# TASK DIRECTIONS
Repeat the lines, starting with the one that contains "Adam Apollinarievich Philippovsky-Philipenko" and continuing through the last of them, both ends included. Leave the pictures out of your answer.

(Transcribed page text)

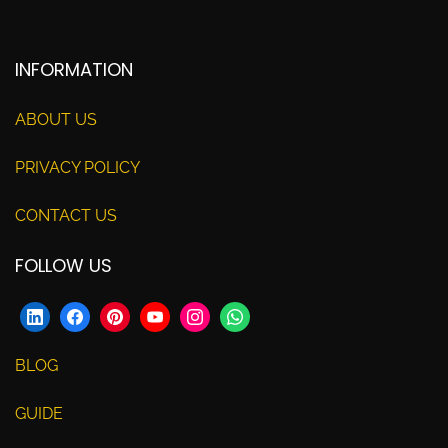
INFORMATION
ABOUT US
PRIVACY POLICY
CONTACT US
FOLLOW US
BLOG
GUIDE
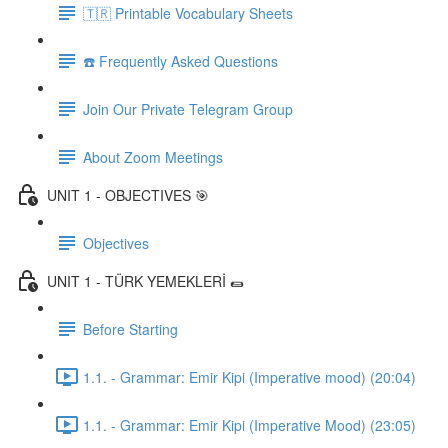
🇹🇷 Printable Vocabulary Sheets
☎️ Frequently Asked Questions
Join Our Private Telegram Group
About Zoom Meetings
UNIT 1 - OBJECTIVES 🎯
Objectives
UNIT 1 - TÜRK YEMEKLERİ 🌯
Before Starting
1.1. - Grammar: Emir Kipi (Imperative mood) (20:04)
1.1. - Grammar: Emir Kipi (Imperative Mood) (23:05)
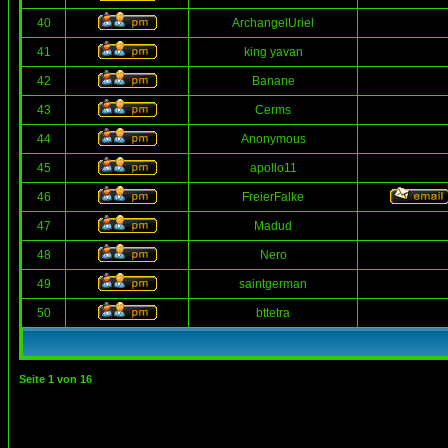
40
ArchangelUriel
41
king yavan
42
Banane
43
Cerms
44
Anonymous
45
apollo11
46
FreierFalke
47
Madud
48
Nero
49
saintgerman
50
bttetra
Seite
1
von
16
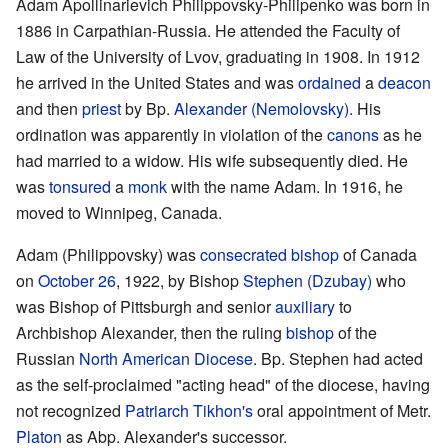
Adam Apollinarievich Philippovsky-Philipenko was born in
1886 in Carpathian-Russia. He attended the Faculty of
Law of the University of Lvov, graduating in 1908. In 1912
he arrived in the United States and was
ordained
a
deacon
and then
priest
by Bp.
Alexander (Nemolovsky)
. His
ordination was apparently in violation of the
canons
as he
had married to a widow. His wife subsequently died. He
was
tonsured
a
monk
with the name Adam. In 1916, he
moved to Winnipeg, Canada.
Adam (Philippovsky) was
consecrated
bishop
of Canada
on
October 26
, 1922, by Bishop
Stephen (Dzubay)
who
was Bishop of Pittsburgh and senior
auxiliary
to
Archbishop Alexander, then the ruling
bishop
of the
Russian
North American Diocese
. Bp. Stephen had acted
as the self-proclaimed "acting head" of the diocese, having
not recognized
Patriarch
Tikhon's
oral appointment of Metr.
Platon
as Abp. Alexander's successor.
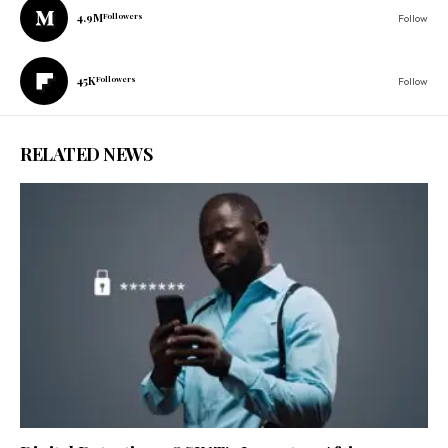
4.9M
Followers
Follow
45K
Followers
Follow
RELATED NEWS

# EXERCISE RESPONSE
Adam Apollinarievich Philippovsky-Philipenko was born in
1886 in Carpathian-Russia. He attended the Faculty of
Law of the University of Lvov, graduating in 1908. In 1912
he arrived in the United States and was
ordained
a
deacon
and then
priest
by Bp.
Alexander (Nemolovsky)
. His
ordination was apparently in violation of the
canons
as he
had married to a widow. His wife subsequently died. He
was
tonsured
a
monk
with the name Adam. In 1916, he
moved to Winnipeg, Canada.
Adam (Philippovsky) was
consecrated
bishop
of Canada
on
October 26
, 1922, by Bishop
Stephen (Dzubay)
who
was Bishop of Pittsburgh and senior
auxiliary
to
Archbishop Alexander, then the ruling
bishop
of the
Russian
North American Diocese
. Bp. Stephen had acted
as the self-proclaimed "acting head" of the diocese, having
not recognized
Patriarch
Tikhon's
oral appointment of Metr.
Platon
as Abp. Alexander's successor.
4.9M
Followers
Follow
45K
Followers
Follow
RELATED NEWS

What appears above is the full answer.